Politics never being very far from anything that happens in Washington, one wonders why the Senate leader, Democrat Harry Reid, is missing from Boehner's announcement.

Question:  Did Boehner float the idea with Reid but fail to get a firm commitment so the Speaker decided to proceed on his own?

Question:  If so, was Reid's reticence prompted by coaxing from the Obama White House, which has never been enthusiastic about firm congressional support of Israel that contrasts sharply with the rocky relationship between the president and the prime minister? 

Question:  If Pelosi were still Speaker, would Bibi be addressing a joint meeting of the House and Senate next month? 

During his Washington visit, Netanyahu is scheduled to unveil a major new Israeli peace initiative ahead of a drive by Palestinian President Mahmoud Abbas to ignore both Obama and Netanyahu, and push for a unilateral  endorsement of Palestinian statehood by the UN General Assembly when it next meets in Septmeber.
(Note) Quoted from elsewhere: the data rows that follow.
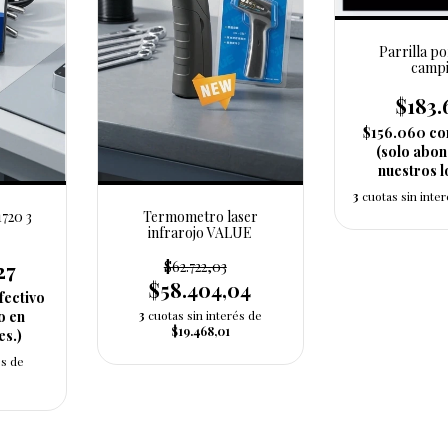
Parrilla po
camp
$183
$156.060
co
(solo abo
nuestros l
3
cuotas sin inte
1720 3
Termometro laser
infrarojo VALUE
27
$62.722,03
$58.404,04
fectivo
o en
3
cuotas sin interés de
$19.468,01
es.)
és de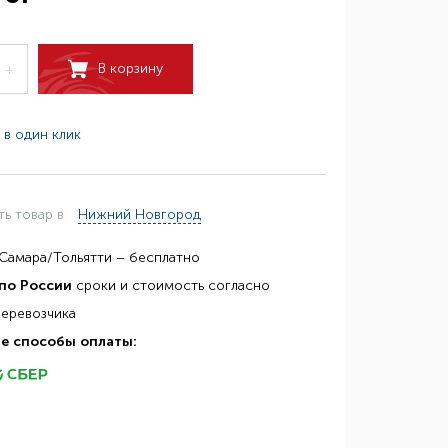
В корзину
+
 в один клик
ть товар в
Нижний Новгород
Самара/Тольятти – бесплатно
по России
сроки и стоимость согласно
перевозчика
е способы оплаты: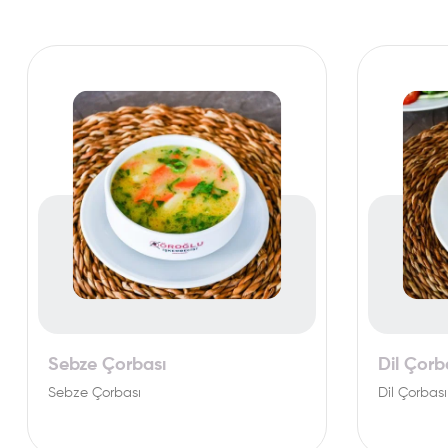
Sebze Çorbası
Dil Çorb
Sebze Çorbası
Dil Çorbas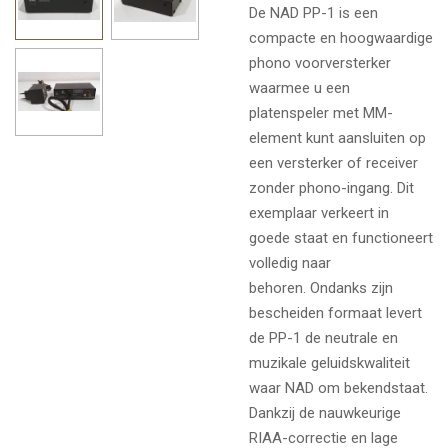
De NAD PP-1 is een
compacte en hoogwaardige
phono voorversterker
waarmee u een
platenspeler met MM-
element kunt aansluiten op
een versterker of receiver
zonder phono-ingang. Dit
exemplaar verkeert in
goede staat en functioneert
volledig naar
behoren.
Ondanks zijn
bescheiden formaat levert
de PP-1 de neutrale en
muzikale geluidskwaliteit
waar NAD om bekendstaat.
Dankzij de nauwkeurige
RIAA-correctie en lage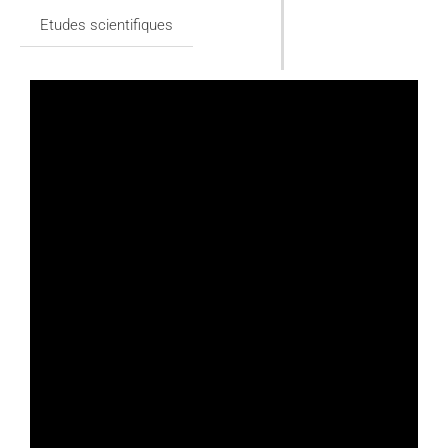
Etudes scientifiques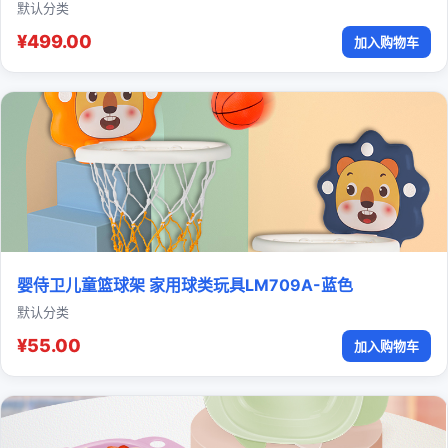
默认分类
¥499.00
加入购物车
婴侍卫儿童篮球架 家用球类玩具LM709A-蓝色
默认分类
¥55.00
加入购物车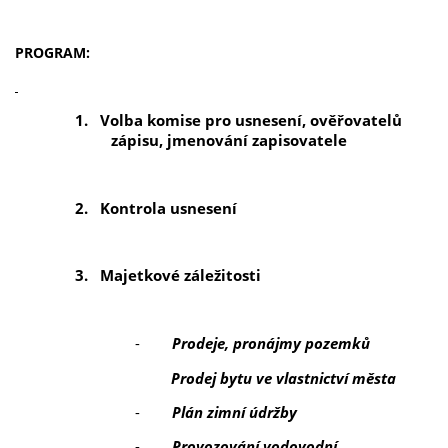
PROGRAM:
1.
Volba komise pro usnesení, ověřovatelů
zápisu, jmenování zapisovatele
2.
Kontrola usnesení
3.
Majetkové záležitosti
-
Prodeje, pronájmy pozemků
Prodej bytu ve vlastnictví města
-
Plán zimní údržby
-
Provozování vodovodní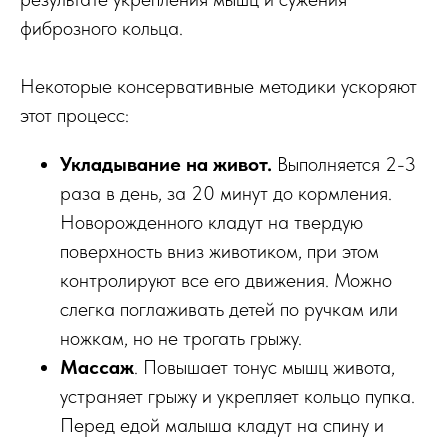
фиброзного кольца.
Некоторые консервативные методики ускоряют
этот процесс:
Укладывание на живот.
Выполняется 2-3
раза в день, за 20 минут до кормления.
Новорожденного кладут на твердую
поверхность вниз животиком, при этом
контролируют все его движения. Можно
слегка поглаживать детей по ручкам или
ножкам, но не трогать грыжу.
Массаж
. Повышает тонус мышц живота,
устраняет грыжу и укрепляет кольцо пупка.
Перед едой малыша кладут на спину и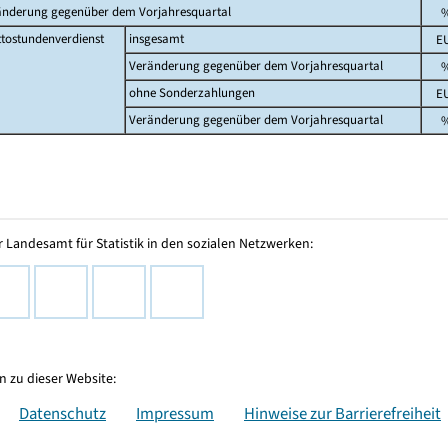
änderung gegenüber dem Vorjahresquartal
ttostundenverdienst
insgesamt
E
Veränderung gegenüber dem Vorjahresquartal
ohne Sonderzahlungen
E
Veränderung gegenüber dem Vorjahresquartal
 Landesamt für Statistik in den sozialen Netzwerken:
 zu dieser Website:
Datenschutz
Impressum
Hinweise zur Barrierefreiheit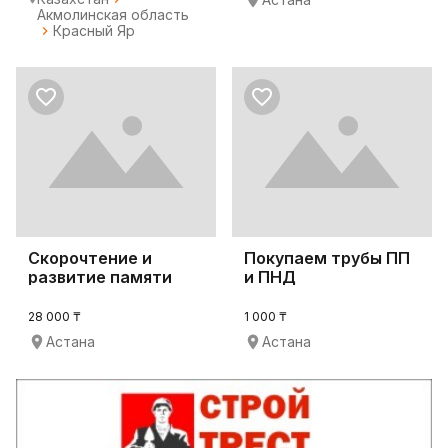
Акмолинская область
Красный Яр
Скорочтение и
Покупаем трубы ПП
развитие памяти
и ПНД
28 000 ₸
1 000 ₸
Астана
Астана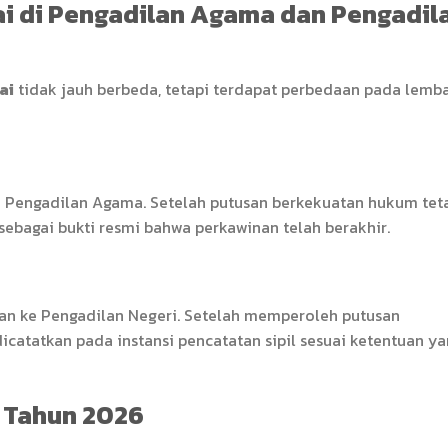
ai di Pengadilan Agama dan Pengadil
ai
tidak jauh berbeda, tetapi terdapat perbedaan pada lemb
 Pengadilan Agama. Setelah putusan berkekuatan hukum teta
sebagai bukti resmi bahwa perkawinan telah berakhir.
n ke Pengadilan Negeri. Setelah memperoleh putusan
 dicatatkan pada instansi pencatatan sipil sesuai ketentuan y
i Tahun 2026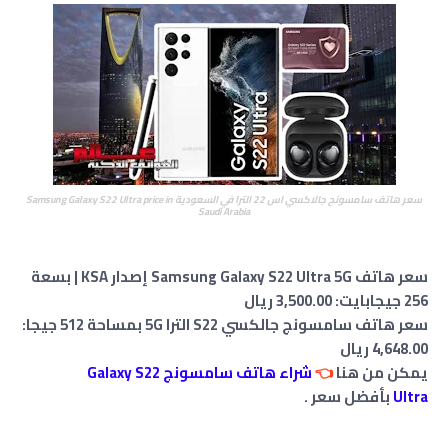
سعر هاتف سامسونج جالاكسي اس 22 الترا في السعودية Samsung Galaxy S22 Ultra price in
Saudi Arabia
سعر هاتف Samsung Galaxy S22 Ultra 5G إصدار KSA | بسعة
256 جيجابايت: 3,500.00 ريال
سعر
هاتف سامسونج جالكسي S22 الترا 5G بمساحة 512 جيجا:
‎4,648.‎00‏
ريال
يمكن من هنا
👈
شراء هاتف سامسونج Galaxy S22
Ultra
بأفضل سعر .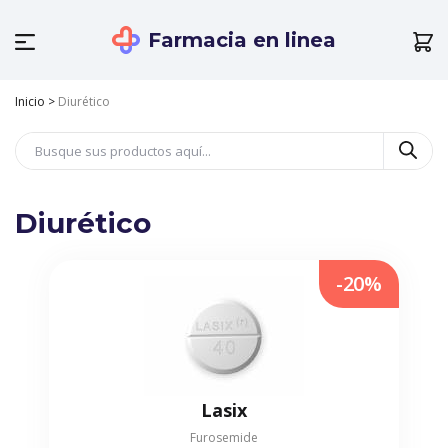
Farmacia en linea
Inicio
>
Diurético
Diurético
-20%
Lasix
Furosemide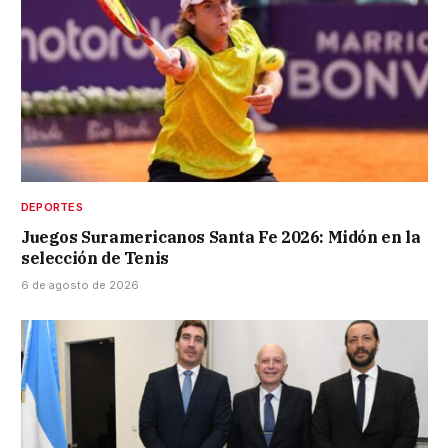
DEPORTES
Juegos Suramericanos Santa Fe 2026: Midón en la
selección de Tenis
6 de agosto de 2026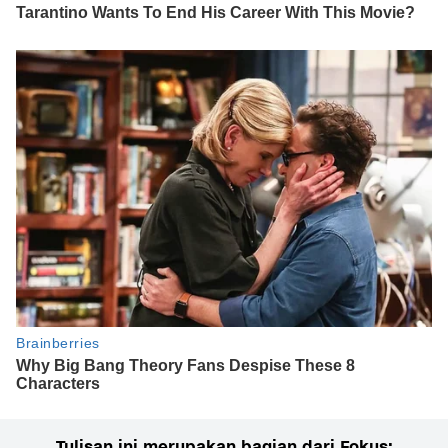
Tulisan ini merupakan bagian dari Fokus:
Netanyahu, for his part, will use his  May visit to Washington  to outline Israel's parameters and "red lines" for a two-state peace deal, while also warning his DC audiences that Iran continues to be a mortal threat to the Jewish state as it arms Hamas on Israel's southern flank and Hezb'allah on its northern flank, while proceeding to develop nuclear weapons.  It's a foregone conclusion that Netanyahu's conditions for a "secure" peace will not mesh with Obama's continued rush to cut corners and get a peace agreement on his watch ASAP.

This being so, a Netanyahu address to a joint meeting of Congress is bound to give the prime minister a bit more political leverage when he meets with Obama in the Oval Office.   The prime minister already is booked as principal speaker at the annual conference of AIPAC -- the American-Israeli Political Action Committee.  But an address to a joint meeting of Congress gives him an even stronger platform.

For that,  Netanyahu can thank the Republican Speaker of the House.  Too bad that the Democratic Leader of the Senate didn't join Boehner's initiative right from the start, instead of having to play catch-up.